During the exam, specialists give the kids cinema- vision goggles through which they can watch movies and noise-canceling headphones to help distract them. So far, more than 125 kids have had an MRI with no sedation; the youngest was not yet 3.
On a recent day, during Jade’s fifth and final round of chemo, Anderson offered her a life-size cloth doll with a central line tube just like the one protruding from the little girl’s chest. Jade, who wore sparkly pink sunglasses despite being indoors, looked at the doll’s tube, amazed. “Tubie!” she proudly proclaimed, before fetching a plastic syringe from a toy medical kit and injecting the doll with pretend medication with impressive accuracy.

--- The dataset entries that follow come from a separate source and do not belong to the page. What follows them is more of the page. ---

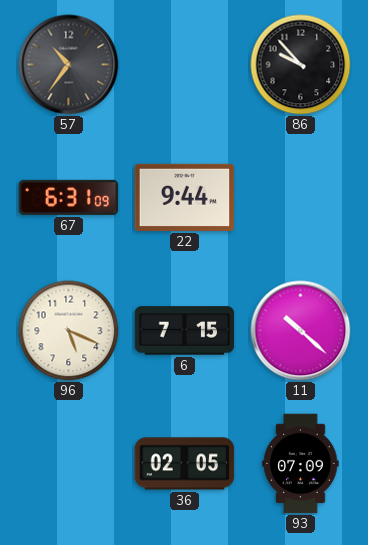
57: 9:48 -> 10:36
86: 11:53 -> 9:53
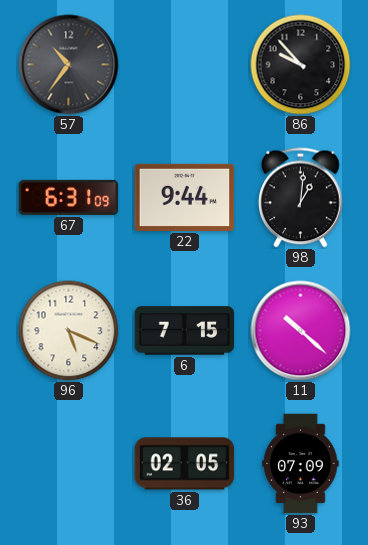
98: none -> 1:01
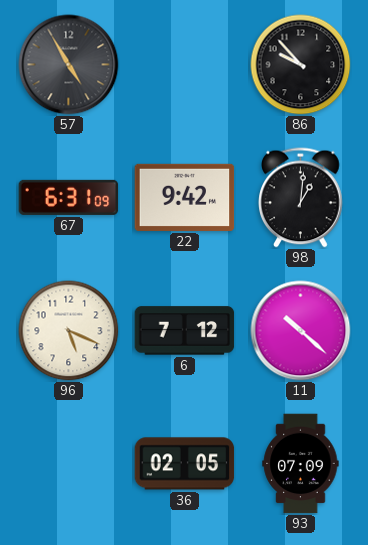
57: 10:36 -> 4:55
22: 9:44 -> 9:42
6: 7:15 -> 7:12
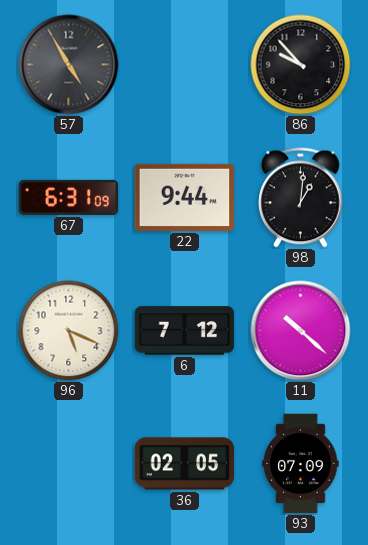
22: 9:42 -> 9:44
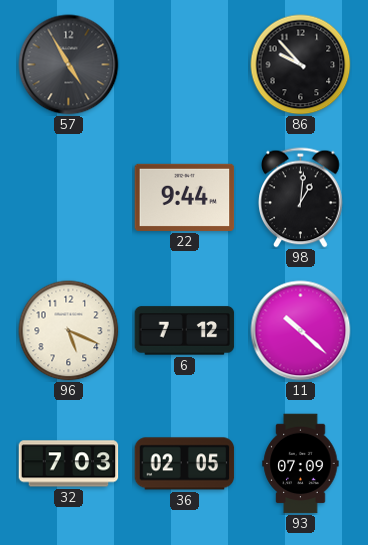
67: 6:31 -> none
32: none -> 7:03
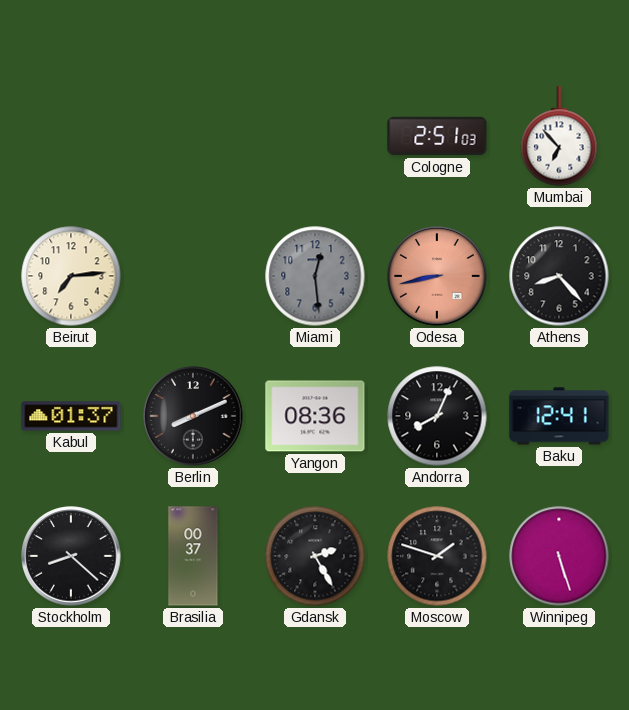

“She knows and understands details we’d never think she would,” Anderson says. “She recognizes that the tubes have to be cleaned first, that the syringe gets twisted on. Those are things we’d never expect a 2-year-old to understand, let alone process, so we need to make sure she’s understanding the right things.” Manipulating the toys in a play setting allows her to “process what’s happening to her in a non-traumatic way.”
After eight months in and out of the oncology unit at Children’s, Jade is now back home with her family in Fort Washington, Md. “It’s just really awesome,” her mom says. “We’re still a little tired, but really we’re just overjoyed to be at home and to see her fall into the swing of things, playing with her brother and just doing everything a normal 2-year-old should be doing.”